The installation of remote content servers provide you with added functionality and future flexibility. You have a greater degree of control over content in that you can restrict the server’s access to local content only and/or implement replication between the primary and remote sites at some time in the future.
|Improved performance as most content access is available from a local filestore.||Not practical if your content is frequently shared across multiple different locations.|
|Single point of management and maintenance for database and docbase.||User may still need to access content remotely, if they are accessing a document that is not stored at their current location.|
|Allows you to easily add content replication if needed (see next option).||Interruptions in connectivity between main and remote locations would render the system unusable, as data requests are still routed to the main content Docbase.|
|Documentum server installation is required on for each Content Server and Data Server. Thus additional DCTM Management required to configure remote Content Servers and Data Server.|
Single Docbase with Multiple Content Servers Using Content Replication
Documentum provides the ability to replicate content to one or more locations. This option entails a single docbase with multiple content severs just like in the previous option. However, you would make use of content replication functionality. To store a copy or a read-only copy of your content in each location.

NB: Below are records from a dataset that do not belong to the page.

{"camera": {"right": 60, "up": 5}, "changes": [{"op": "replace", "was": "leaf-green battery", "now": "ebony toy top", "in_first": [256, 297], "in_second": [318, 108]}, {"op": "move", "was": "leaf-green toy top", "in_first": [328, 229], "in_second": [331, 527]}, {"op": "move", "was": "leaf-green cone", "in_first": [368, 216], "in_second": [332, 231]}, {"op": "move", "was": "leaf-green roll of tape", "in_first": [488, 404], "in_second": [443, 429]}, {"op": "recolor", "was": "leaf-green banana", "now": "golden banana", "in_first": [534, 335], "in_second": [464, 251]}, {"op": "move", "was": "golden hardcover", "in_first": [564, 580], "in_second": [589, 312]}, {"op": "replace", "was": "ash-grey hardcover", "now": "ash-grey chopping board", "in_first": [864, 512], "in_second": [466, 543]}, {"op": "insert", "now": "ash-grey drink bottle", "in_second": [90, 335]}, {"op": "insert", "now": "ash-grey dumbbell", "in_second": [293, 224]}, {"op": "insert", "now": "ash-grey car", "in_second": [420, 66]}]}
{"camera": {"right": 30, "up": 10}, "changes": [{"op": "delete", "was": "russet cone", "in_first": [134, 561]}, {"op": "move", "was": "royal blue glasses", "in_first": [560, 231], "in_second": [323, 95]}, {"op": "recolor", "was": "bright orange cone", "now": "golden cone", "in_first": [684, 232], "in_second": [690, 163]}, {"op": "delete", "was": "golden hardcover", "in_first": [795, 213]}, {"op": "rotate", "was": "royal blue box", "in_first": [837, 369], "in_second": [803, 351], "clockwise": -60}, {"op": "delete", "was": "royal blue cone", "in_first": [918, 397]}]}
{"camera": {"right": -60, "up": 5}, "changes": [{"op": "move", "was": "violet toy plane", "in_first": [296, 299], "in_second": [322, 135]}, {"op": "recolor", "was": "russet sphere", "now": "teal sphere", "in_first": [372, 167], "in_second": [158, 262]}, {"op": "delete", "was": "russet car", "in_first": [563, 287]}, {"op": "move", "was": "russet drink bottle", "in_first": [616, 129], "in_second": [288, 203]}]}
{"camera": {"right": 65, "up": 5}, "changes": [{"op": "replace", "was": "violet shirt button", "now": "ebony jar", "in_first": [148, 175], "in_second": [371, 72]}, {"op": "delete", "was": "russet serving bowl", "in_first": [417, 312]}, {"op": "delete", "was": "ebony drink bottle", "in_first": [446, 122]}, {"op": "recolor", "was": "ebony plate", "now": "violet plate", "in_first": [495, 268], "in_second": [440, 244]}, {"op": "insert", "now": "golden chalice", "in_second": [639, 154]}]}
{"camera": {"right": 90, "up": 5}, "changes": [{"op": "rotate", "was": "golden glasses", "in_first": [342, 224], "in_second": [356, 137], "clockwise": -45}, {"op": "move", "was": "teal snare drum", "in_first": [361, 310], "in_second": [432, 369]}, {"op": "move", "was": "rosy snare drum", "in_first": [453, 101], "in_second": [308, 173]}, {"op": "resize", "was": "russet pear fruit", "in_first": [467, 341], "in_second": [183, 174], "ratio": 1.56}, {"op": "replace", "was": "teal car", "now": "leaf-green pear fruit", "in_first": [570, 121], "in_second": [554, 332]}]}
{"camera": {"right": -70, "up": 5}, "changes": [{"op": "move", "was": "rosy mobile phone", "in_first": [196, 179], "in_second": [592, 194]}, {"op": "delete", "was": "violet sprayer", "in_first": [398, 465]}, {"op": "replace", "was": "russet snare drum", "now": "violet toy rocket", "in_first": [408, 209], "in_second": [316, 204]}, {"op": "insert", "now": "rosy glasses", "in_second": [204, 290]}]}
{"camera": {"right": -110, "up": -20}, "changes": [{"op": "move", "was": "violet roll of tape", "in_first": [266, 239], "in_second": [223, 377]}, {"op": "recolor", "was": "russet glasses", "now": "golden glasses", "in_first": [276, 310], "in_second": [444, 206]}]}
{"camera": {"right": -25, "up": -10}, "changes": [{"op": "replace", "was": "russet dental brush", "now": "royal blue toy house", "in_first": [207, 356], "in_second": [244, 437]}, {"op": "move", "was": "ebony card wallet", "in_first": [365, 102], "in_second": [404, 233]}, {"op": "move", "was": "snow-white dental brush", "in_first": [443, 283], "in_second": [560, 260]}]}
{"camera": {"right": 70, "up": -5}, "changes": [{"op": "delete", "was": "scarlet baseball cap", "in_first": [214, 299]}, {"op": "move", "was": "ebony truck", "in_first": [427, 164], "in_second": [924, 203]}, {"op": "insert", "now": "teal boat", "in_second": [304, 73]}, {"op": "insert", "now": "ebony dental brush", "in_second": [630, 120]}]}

This allows you to support the situation where the same piece of content is frequently accessed by multiple locations.
|Single point of management and maintenance for RDBMS and docbase.||Requires installation, administration and maintenance to be performed at each location.|
|Provides good performance, even when some content is frequently viewed by multiple locations.||There are two ways documents can be replicated, scheduled or on-demand. If using scheduled replication, content may not be immediately available at remote sites. If using on demand replication, performance may suffer due to network limitations.|
|Remote access still depends on the connection to the central docbase, as all data requests are routed to the mail loaction.|
Export to File System
In this option, documents are entirely removed from Documentum, and exported to the file system. At the remote location, users access the documents on the file system or more commonly through a custom developed application.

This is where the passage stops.